Tue Nov 15 08:22:39 PST 2016

On 15/11/16 11:49, Joerg Roedel wrote:
> On Fri, Nov 11, 2016 at 06:30:45PM +0000, Robin Murphy wrote:
>> iommu_dma_init_domain() was originally written under the misconception
>> that dma_32bit_pfn represented some sort of size limit for IOVA domains.
>> Since the truth is almost the exact opposite of that, rework the logic
>> and comments to reflect its real purpose of optimising lookups when
>> allocating from a subset of the available space.
>>
>> Signed-off-by: Robin Murphy <robin.murphy at arm.com>
>> ---
>>  drivers/iommu/dma-iommu.c | 23 ++++++++++++++++++-----
>>  1 file changed, 18 insertions(+), 5 deletions(-)
>>
>> diff --git a/drivers/iommu/dma-iommu.c b/drivers/iommu/dma-iommu.c
>> index c5ab8667e6f2..ae045a14b530 100644
>> --- a/drivers/iommu/dma-iommu.c
>> +++ b/drivers/iommu/dma-iommu.c
>> @@ -139,6 +139,7 @@ int iommu_dma_init_domain(struct iommu_domain *domain, dma_addr_t base,
>>  {
>>  	struct iova_domain *iovad = cookie_iovad(domain);
>>  	unsigned long order, base_pfn, end_pfn;
>> +	bool pci = dev && dev_is_pci(dev);
>>  
>>  	if (!iovad)
>>  		return -ENODEV;
>> @@ -161,19 +162,31 @@ int iommu_dma_init_domain(struct iommu_domain *domain, dma_addr_t base,
>>  		end_pfn = min_t(unsigned long, end_pfn,
>>  				domain->geometry.aperture_end >> order);
>>  	}
>> +	/*
>> +	 * PCI devices may have larger DMA masks, but still prefer allocating
>> +	 * within a 32-bit mask to avoid DAC addressing. Such limitations don't
>> +	 * apply to the typical platform device, so for those we may as well
>> +	 * leave the cache limit at the top of the range they're likely to use.
>> +	 */
>> +	if (pci)
>> +		end_pfn = min_t(unsigned long, end_pfn,
>> +				DMA_BIT_MASK(32) >> order);
> 
> Question, does it actually hurt platform devices to follow the same
> allocation strategy as pci devices? I mean, does it hurt enough to
> special-case the code here?

It hurts them in the sense that they get absolutely no benefit from
trying a lower limit first (the device simply has as many address lines
wired to the interconnect as it needs/can drive), therefore there's
nothing to offset the cost of every allocation becoming
try-fail-and-try-again once <32-bits fills up with, say, big GPU
mappings. The maintenance cost of a couple of one-liner if statements
doesn't seem big enough to prevent a significant set of devices - bear
in mind that the first products really using this code in anger don't
have PCI at all (MT8173) - from having straightforward and optimal
allocation behaviour all the time, every time.
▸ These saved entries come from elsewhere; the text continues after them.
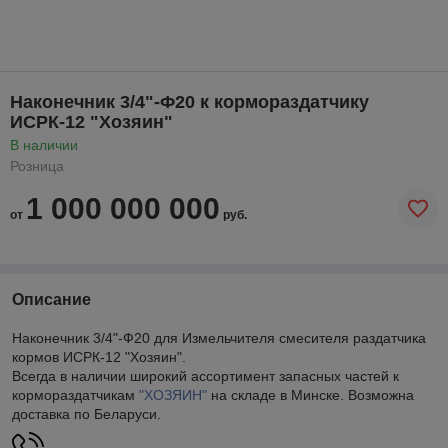
Наконечник 3/4"-Ф20 к кормораздатчику
ИСРК-12 "Хозяин"
В наличии
Розница
1 000 000 000
от
руб.
Описание
Наконечник 3/4"-Ф20 для Измельчителя смесителя раздатчика
кормов ИСРК-12 "Хозяин".
Всегда в наличии широкий ассортимент запасных частей к
кормораздатчикам
"ХОЗЯИН"
на складе в Минске. Возможна
доставка по Беларуси.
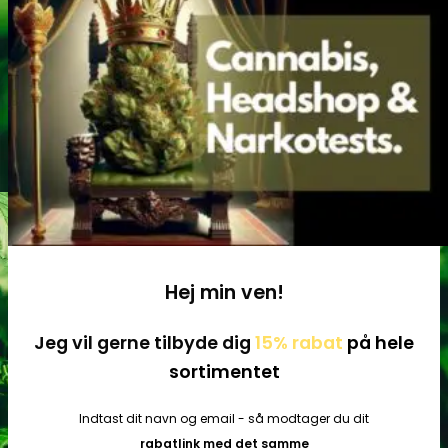
Tilbehør
Hej min ven!
Jeg vil gerne tilbyde dig
15% rabat
på hele
sortimentet
Indtast dit navn og email - så modtager du dit
rabatlink med det samme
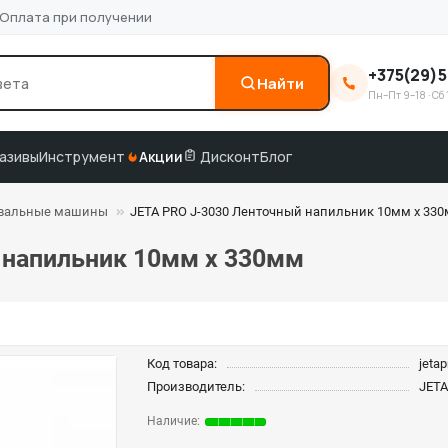
Оплата при получении
+375(29)5
Найти
Пн–Пт 9–18 · Сб 
0
3M
краска по коду
подбор по VIN
азивы
Инструмент
Акции
Дисконт
Блог
вальные машины
JETA PRO J-3030 Ленточный напильник 10мм х 33
 напильник 10мм х 330мм
Код товара:
jeta
Производитель:
JETA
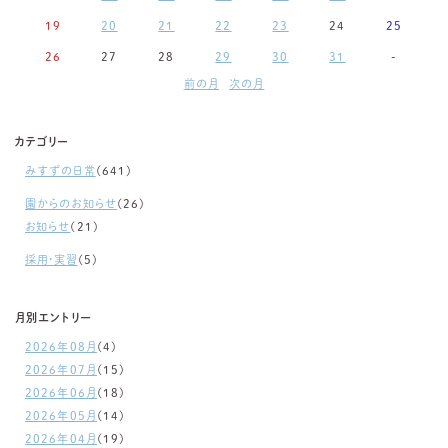
19
20
21
22
23
24
25
26
27
28
29
30
31
-
前の月
次の月
カテゴリー
みすずの日常
(641)
園からのお知らせ
(26)
お知らせ
(21)
採用・実習
(5)
月別エントリー
2026年08月
(4)
2026年07月
(15)
2026年06月
(18)
2026年05月
(14)
2026年04月
(19)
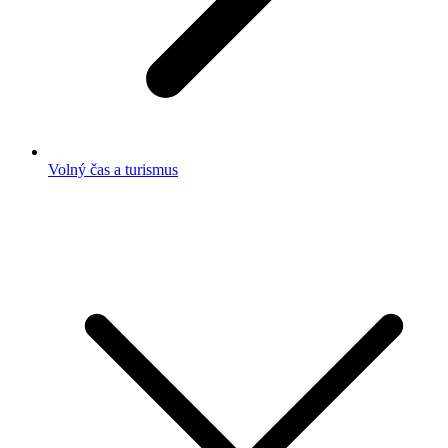
Volný čas a turismus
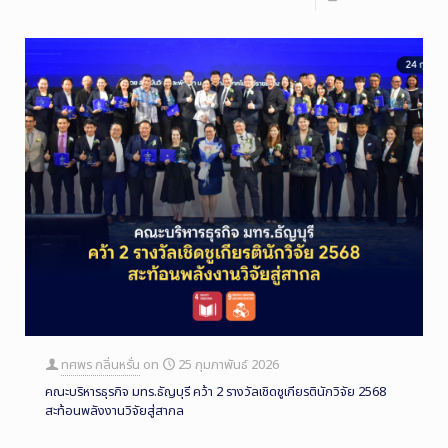
ทศพร กลิ่นหรั่น
on
25 กุมภาพันธ์ 2026
คณะบริหารธุรกิจ มทร.ธัญบุรี คว้า 2 รางวัลเชิดชูเกียรตินักวิจัย 2568
สะท้อนพลังงานวิจัยสู่สากล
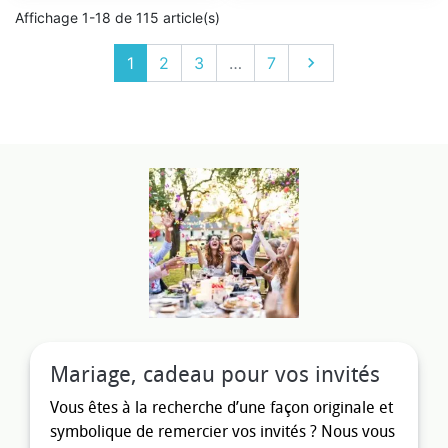
Affichage 1-18 de 115 article(s)
Suivant
1
2
3
…
7

Mariage, cadeau pour vos invités
Vous êtes à la recherche d’une façon originale et
symbolique de remercier vos invités ? Nous vous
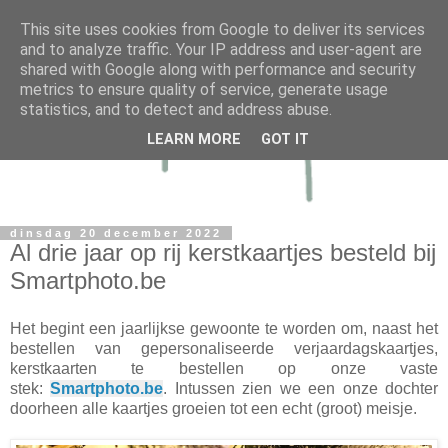
This site uses cookies from Google to deliver its services
and to analyze traffic. Your IP address and user-agent are
shared with Google along with performance and security
metrics to ensure quality of service, generate usage
statistics, and to detect and address abuse.
LEARN MORE
GOT IT
dinsdag 20 december 2022
Al drie jaar op rij kerstkaartjes besteld bij
Smartphoto.be
Het begint een jaarlijkse gewoonte te worden om, naast het
bestellen van gepersonaliseerde verjaardagskaartjes,
kerstkaarten te bestellen op onze vaste
stek:
Smartphoto.be
. Intussen zien we een onze dochter
doorheen alle kaartjes groeien tot een echt (groot) meisje.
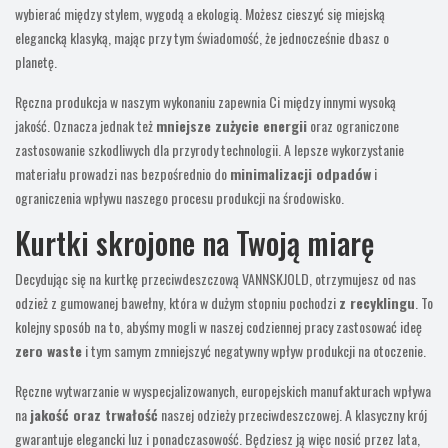
wybierać między stylem, wygodą a ekologią. Możesz cieszyć się miejską
elegancką klasyką, mając przy tym świadomość, że jednocześnie dbasz o
planetę.
Ręczna produkcja w naszym wykonaniu zapewnia Ci między innymi wysoką
jakość. Oznacza jednak też
mniejsze zużycie energii
oraz ograniczone
zastosowanie szkodliwych dla przyrody technologii. A lepsze wykorzystanie
materiału prowadzi nas bezpośrednio do
minimalizacji odpadów
i
ograniczenia wpływu naszego procesu produkcji na środowisko.
Kurtki skrojone na Twoją miarę
Decydując się na kurtkę przeciwdeszczową VANNSKJOLD, otrzymujesz od nas
odzież z gumowanej bawełny, która w dużym stopniu pochodzi
z recyklingu
. To
kolejny sposób na to, abyśmy mogli w naszej codziennej pracy zastosować ideę
zero waste
i tym samym zmniejszyć negatywny wpływ produkcji na otoczenie.
Ręczne wytwarzanie w wyspecjalizowanych, europejskich manufakturach wpływa
na
jakość oraz trwałość
naszej odzieży przeciwdeszczowej. A klasyczny krój
gwarantuje elegancki luz i ponadczasowość. Będziesz ją więc nosić przez lata,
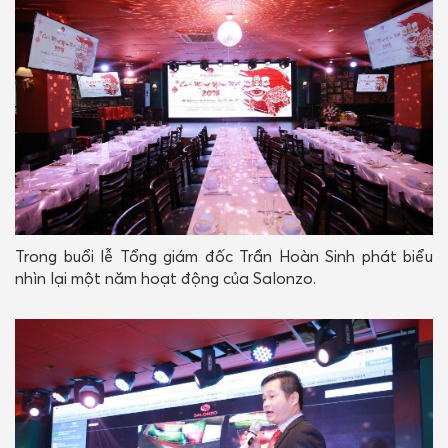
Trong buổi lễ Tổng giám đốc Trần Hoàn Sinh phát biểu
nhìn lại một năm hoạt động của Salonzo.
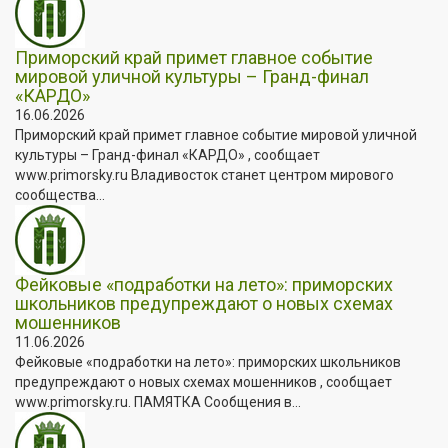
Приморский край примет главное событие
мировой уличной культуры – Гранд-финал
«КАРДО»
16.06.2026
Приморский край примет главное событие мировой уличной
культуры – Гранд-финал «КАРДО» , сообщает
www.primorsky.ru Владивосток станет центром мирового
сообщества...
Фейковые «подработки на лето»: приморских
школьников предупреждают о новых схемах
мошенников
11.06.2026
Фейковые «подработки на лето»: приморских школьников
предупреждают о новых схемах мошенников , сообщает
www.primorsky.ru. ПАМЯТКА Сообщения в...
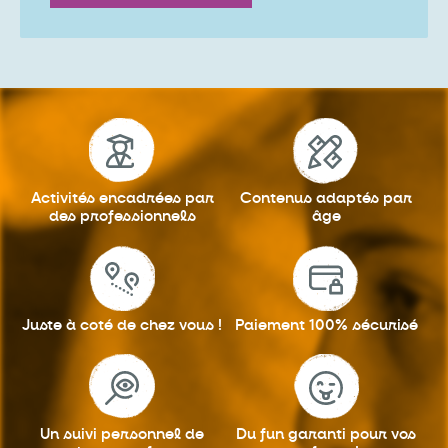
Activités encadrées
par
Contenus adaptés
par
des professionnels
âge
Juste à coté
de chez vous !
Paiement 100%
sécurisé
Un suivi personnel
de
Du fun garanti
pour vos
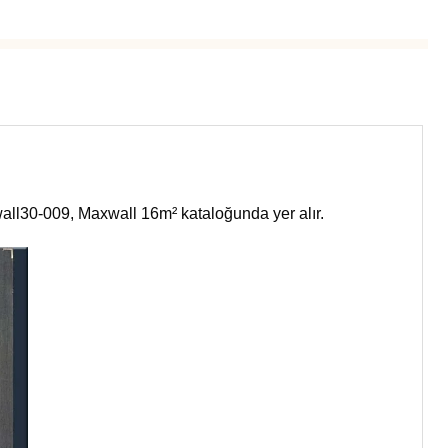
wall30-009, Maxwall 16m² kataloğunda yer alır.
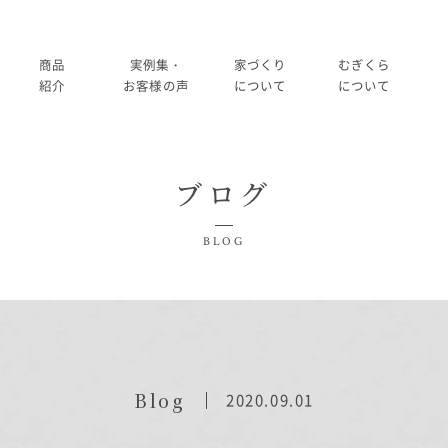
商品
実例集・
家づくり
むぎくら
紹介
お客様の声
について
について
商品一覧
暮らし方紹介
家づくりの流れ
大切にして
ブログ
コノイエ（規格）
施工事例
在来工法の仕様と性能
社長メッ
実例集・お客様の声
BLOG
Momore
お客様の声
標準設備
会社
暮らし方紹介
施工事例
Piatta
アフターメンテナンス
経営
お客様の声
平屋の家
事業
家づくりについて
Blog
2020.09.01
アトリエ（注文）
採用
家づくりの流れ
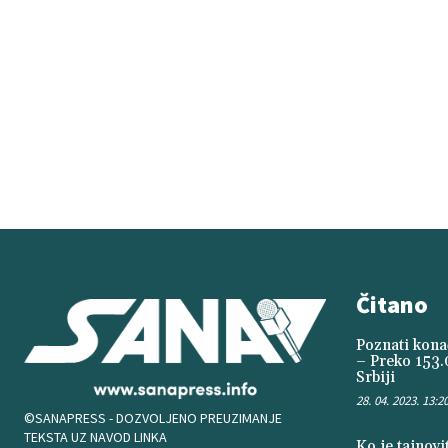
Čitano
Poznati konač
– Preko 153.
Srbiji
28. 04. 2023. 13:2
©SANAPRESS - DOZVOLJENO PREUZIMANJE
TEKSTA UZ NAVOD LINKA
Ko je tajnov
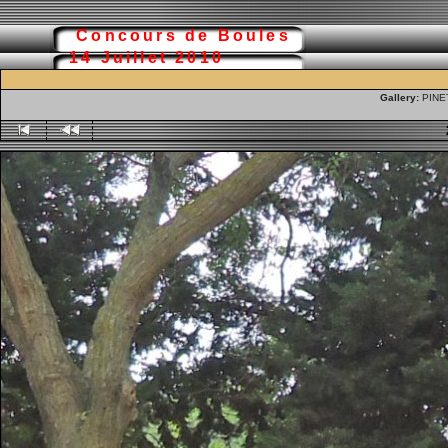
Concours de Boules
14 Juillet 2010
Gallery:
PINET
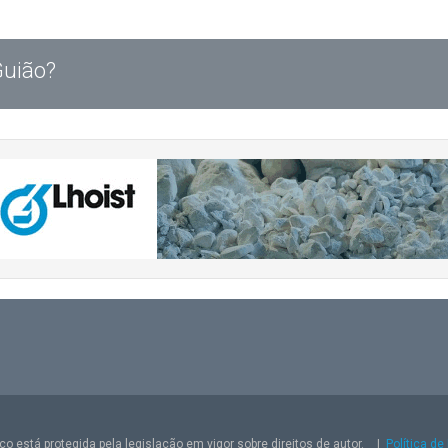
Guião?
o está protegida pela legislação em vigor sobre direitos de autor.
|
Política de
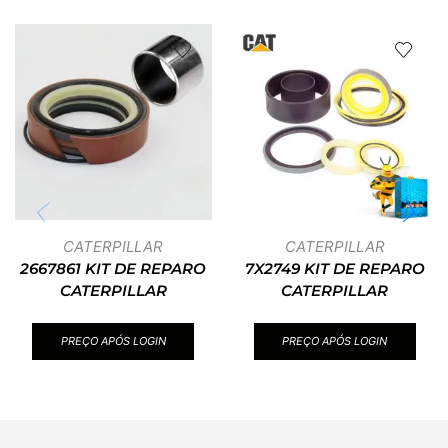
CATERPILLAR
CATERPILLAR
2667861 KIT DE REPARO
7X2749 KIT DE REPARO
CATERPILLAR
CATERPILLAR
PREÇO APÓS LOGIN
PREÇO APÓS LOGIN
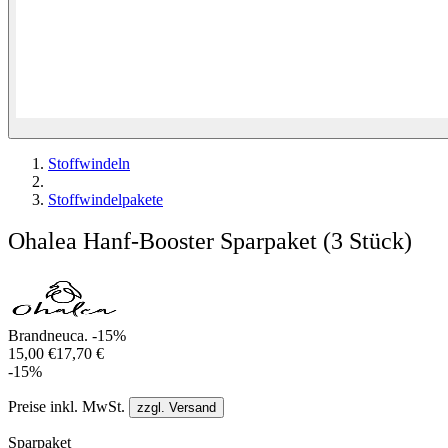
Stoffwindeln
Stoffwindelpakete
Ohalea Hanf-Booster Sparpaket (3 Stück)
Brandneu
ca. -15%
15,00 €
17,70 €
-15%
Preise inkl. MwSt.
zzgl. Versand
Sparpaket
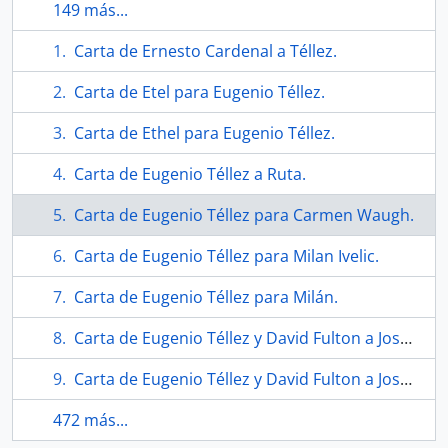
149 más...
Carta de Ernesto Cardenal a Téllez.
Carta de Etel para Eugenio Téllez.
Carta de Ethel para Eugenio Téllez.
Carta de Eugenio Téllez a Ruta.
Carta de Eugenio Téllez para Carmen Waugh.
Carta de Eugenio Téllez para Milan Ivelic.
Carta de Eugenio Téllez para Milán.
Carta de Eugenio Téllez y David Fulton a Joseph Green
Carta de Eugenio Téllez y David Fulton a Joseph Green
472 más...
I suppose it might bear saying that as a Cambridge Water customer, I do
tend to view PCI in the same light as USB/I2C/etc. as "just another
external bus controller on the outside edge of 'the system'". From that
perspective, avoiding DAC overhead really does look like the minority
special case, although I appreciate that the view from the x86 angle is
rather different. I also suspect that, whether we want to or not, we may
continue to see more on-chip 'PCI' devices which don't really need this
either (because they're really just 'platform' devices talking directly
to whatever coherent interconnect with a config space bolted on somewhere).

Robin.